In what way? :: Chris 01:44, 18 June 2006 (UTC)

"conservative" label[edit]

This is another example of political bias in Wikipedia. Fox & Friends is the only morning American news broadcast that contains a label--in this case "conservative." The people reverting the removal keep pointing to "it's sourced" as the reason to revert the removal, but the sourcing is a political point of view. One of the tenets of Wikipedia is "Neutral Point of View (NPOV)." Reverting to a political label is a clear violation of NPOV. Why do we have these types of issues on Wikipedia? (talk) 23:42, 22 December 2017 (UTC)

WATCH AND LEARN: Here's how to insert leftwing POV into an article. 1) Bury your POV "sourced" material in the article figuring no one will object. 2) Wait a few days and then add your POV content before the previously added "sourced" material. 3) Edit war ensues regarding the newly added POV content. 4) Get a liberal editor to back you up (e.g. corrupt editors will block, revert or lock the content you inserted). 5) Create a "Talk" point showing "consensus" for your POV or "no consensus" justifying the retention of your POV--remember the previously buried POV "sourced" material. 6) Send threatening "Message" to honest editors trying to remove POV threatening to block the honest editors. WHAT A JOKE. 2601:243:C301:732:D926:E6D0:CE66:62F5 (talk) 00:13, 23 December 2017 (UTC)

Request to lock page[edit]

In light of news about Trump's interview to Fox and Friends, there has been vandalism happening here. Can this page and those of other related Fox News personalities be temporarily locked? Greatly appreciated. --Smghz (talk) 23:50, 24 June 2017 (UTC)

RFC: Needs a "reception" section[edit]

Fox and friends is a fairly polarizing show, in that those who have a certain political point of view identify strongly with it, whereas those who have a different political view do not identify with it, sometimes to the point of considering it offensive. I propose a section, written from a WP:NPOV, that describes the reception of the show by critics and proponents. For example, something with statements similar to taking the form of

Critics of the regular segment, The Trouble with Textbooks, argue that the phrases declared to be "Banned" from books are not in fact banned at all, as there is no notable force prohibiting authors from using language of their choosing in their published works. Fans of the show view this segment as bringing attention to political correctness being valued over content and accuracy in textbooks.

Provided data:
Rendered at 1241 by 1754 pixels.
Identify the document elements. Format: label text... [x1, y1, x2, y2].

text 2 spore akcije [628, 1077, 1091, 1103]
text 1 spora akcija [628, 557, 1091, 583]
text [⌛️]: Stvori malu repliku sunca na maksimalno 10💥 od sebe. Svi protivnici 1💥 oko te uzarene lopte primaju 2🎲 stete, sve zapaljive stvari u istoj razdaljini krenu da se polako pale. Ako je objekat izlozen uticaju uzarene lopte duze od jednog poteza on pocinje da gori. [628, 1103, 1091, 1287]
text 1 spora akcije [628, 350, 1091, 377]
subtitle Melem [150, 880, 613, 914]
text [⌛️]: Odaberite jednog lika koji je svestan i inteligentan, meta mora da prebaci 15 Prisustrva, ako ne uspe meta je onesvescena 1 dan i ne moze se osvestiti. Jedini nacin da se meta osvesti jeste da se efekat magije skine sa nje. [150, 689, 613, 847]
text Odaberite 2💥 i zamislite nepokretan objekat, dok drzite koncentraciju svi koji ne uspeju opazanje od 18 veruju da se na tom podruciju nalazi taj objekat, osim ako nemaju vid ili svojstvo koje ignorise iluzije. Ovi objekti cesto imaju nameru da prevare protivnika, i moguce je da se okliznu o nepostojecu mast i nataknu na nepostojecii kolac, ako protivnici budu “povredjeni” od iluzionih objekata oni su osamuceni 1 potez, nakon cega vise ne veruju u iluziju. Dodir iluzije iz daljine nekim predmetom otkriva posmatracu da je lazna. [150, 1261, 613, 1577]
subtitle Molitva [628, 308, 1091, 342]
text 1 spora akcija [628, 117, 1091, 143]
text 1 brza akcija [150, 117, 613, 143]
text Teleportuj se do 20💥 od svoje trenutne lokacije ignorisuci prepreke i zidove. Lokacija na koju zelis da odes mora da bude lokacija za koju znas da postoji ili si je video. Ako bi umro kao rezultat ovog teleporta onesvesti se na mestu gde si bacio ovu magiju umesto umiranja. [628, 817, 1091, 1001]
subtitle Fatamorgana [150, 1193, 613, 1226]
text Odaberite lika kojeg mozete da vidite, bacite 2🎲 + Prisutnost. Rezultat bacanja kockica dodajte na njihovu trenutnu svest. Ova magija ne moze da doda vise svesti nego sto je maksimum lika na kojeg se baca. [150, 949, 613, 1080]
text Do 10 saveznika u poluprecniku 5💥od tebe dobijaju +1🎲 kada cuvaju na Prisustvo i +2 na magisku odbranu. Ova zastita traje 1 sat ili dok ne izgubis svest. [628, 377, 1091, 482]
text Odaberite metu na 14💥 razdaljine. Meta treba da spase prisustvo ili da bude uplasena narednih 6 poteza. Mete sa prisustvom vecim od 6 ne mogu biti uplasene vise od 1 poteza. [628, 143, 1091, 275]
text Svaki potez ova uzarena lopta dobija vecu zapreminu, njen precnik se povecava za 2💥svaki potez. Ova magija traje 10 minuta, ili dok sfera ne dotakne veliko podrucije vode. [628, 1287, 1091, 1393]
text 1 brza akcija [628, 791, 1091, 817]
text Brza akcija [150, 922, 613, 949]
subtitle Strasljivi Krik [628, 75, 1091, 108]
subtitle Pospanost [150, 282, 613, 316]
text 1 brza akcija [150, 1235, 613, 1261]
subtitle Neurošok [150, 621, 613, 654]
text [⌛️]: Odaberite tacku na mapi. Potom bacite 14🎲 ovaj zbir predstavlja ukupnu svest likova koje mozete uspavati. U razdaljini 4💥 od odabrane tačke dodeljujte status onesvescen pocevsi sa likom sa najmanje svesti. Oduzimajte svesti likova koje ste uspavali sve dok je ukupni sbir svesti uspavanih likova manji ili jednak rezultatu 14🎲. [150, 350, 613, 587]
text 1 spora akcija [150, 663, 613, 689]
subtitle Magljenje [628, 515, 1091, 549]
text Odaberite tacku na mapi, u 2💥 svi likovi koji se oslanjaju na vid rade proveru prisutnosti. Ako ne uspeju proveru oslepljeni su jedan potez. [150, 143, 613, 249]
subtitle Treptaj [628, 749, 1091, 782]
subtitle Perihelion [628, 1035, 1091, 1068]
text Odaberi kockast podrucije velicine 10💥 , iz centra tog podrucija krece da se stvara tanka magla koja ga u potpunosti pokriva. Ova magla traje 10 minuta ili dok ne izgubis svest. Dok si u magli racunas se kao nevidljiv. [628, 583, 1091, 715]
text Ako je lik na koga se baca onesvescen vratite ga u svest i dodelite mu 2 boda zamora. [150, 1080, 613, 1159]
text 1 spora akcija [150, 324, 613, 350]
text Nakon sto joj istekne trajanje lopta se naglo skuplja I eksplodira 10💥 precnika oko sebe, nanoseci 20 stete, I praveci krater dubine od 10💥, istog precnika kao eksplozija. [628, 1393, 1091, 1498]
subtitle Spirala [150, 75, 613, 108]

Jobs:
1. For each statement, say yes or no on whether it agrees with the Fox & Friends talk-page discussion, and quote the deciding words: (a) One comment claims Fox & Friends is the only American morning news broadcast given a label. (b) The proposed reception section would present only the critics' view of the show. (c) The lock request asks for this page alone to be locked.
2. Carry on the Fox & Friends talk-page discussion from where it stops, keeping the same voice.
The rows have no connection to the Fox & Friends talk-page discussion.

Written answers:
1.
(a) Yes: "Fox & Friends is the only morning American news broadcast that contains a label"
(b) No: "written from a WP:NPOV, that describes the reception of the show by critics and proponents"
(c) No: "Can this page and those of other related Fox News personalities be temporarily locked?"

2.
Proponents of chunky peanut butter assert that peanut chunks add a much needed crunch, while critics complain that peanut pieces can get stuck in your teeth.

This format has been proven to avoid WP:POV forking, and describes points of view without advocating any. MichaelLNorth (talk) 06:08, 18 August 2009 (UTC)

I suggest you stop using Newshounds as the source of your criticism. Arzel (talk) 21:24, 18 August 2009 (UTC)
With an accusation like that, I certainly hope you have a diff or something. This is not the place to launch personal attacks. MichaelLNorth (talk) 00:39, 19 August 2009 (UTC)
I don't think you know the meaning of personal attacks. A simple search of "The Trouble with Textbooks" brings up only hits to Newshounds. Perhaps you got it from Colbert, but it doesn't really matter. The point is if you are going to present some POV you should probably include some reference to back up your claim. Arzel (talk) 01:34, 19 August 2009 (UTC)
You misread my comment (the "For example" and "similar to" immediately preceding the part in italics). I was simply providing an example of how points of view can be acknowledged without becoming a POV magnet. Your comment "stop using Newshounds" implies that I used newshounds as a source of criticism in the first place. The claim that I use newshounds as a source is, in essence, an accusation of not knowing how to differentiate between appropriate and inappropriate references, and an accusation of being partisan. Please carefully read WP:POV for information on why this article needs information regarding points of view. MichaelLNorth (talk) 02:57, 19 August 2009 (UTC)
If you are going to use an example of something that "Needs" to be in this article and then use a very poor example, you don't put yourself in a very good position to argue your merits. If a certain point of view does not meet weight concerns then there is no requirement that it be included in the article. You seem to be searching for criticism to add to the article to "balance" it out (for you). If there are examples of criticism that are notable they will present themselves quite easily. Arzel (talk) 04:05, 19 August 2009 (UTC)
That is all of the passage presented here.